WRITTEN TASK: Output each line of text from the listing below verbatim, in its original order, leaving out the pictures.

DATA FOR ANALYSIS:
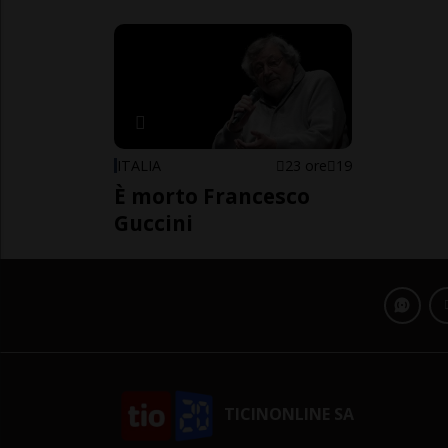
ITALIA
23 ore
19
È morto Francesco
Guccini
TICINONLINE SA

OUTPUT FOR THIS TASK:
ITALIA
23 ore
19
È morto Francesco
Guccini
TICINONLINE SA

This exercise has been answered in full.